### [SUPPLIED RECORDS]
####
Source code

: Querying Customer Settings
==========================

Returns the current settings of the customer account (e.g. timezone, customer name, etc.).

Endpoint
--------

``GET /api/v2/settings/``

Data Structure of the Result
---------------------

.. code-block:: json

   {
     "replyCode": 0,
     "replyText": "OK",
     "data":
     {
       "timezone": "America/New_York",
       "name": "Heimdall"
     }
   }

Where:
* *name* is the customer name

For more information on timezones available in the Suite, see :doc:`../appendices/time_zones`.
####
In the entries above, which lines hold the word "name"? Copy them out.

Returns the current settings of the customer account (e.g. timezone, customer name, etc.).
       "name": "Heimdall"
* *name* is the customer name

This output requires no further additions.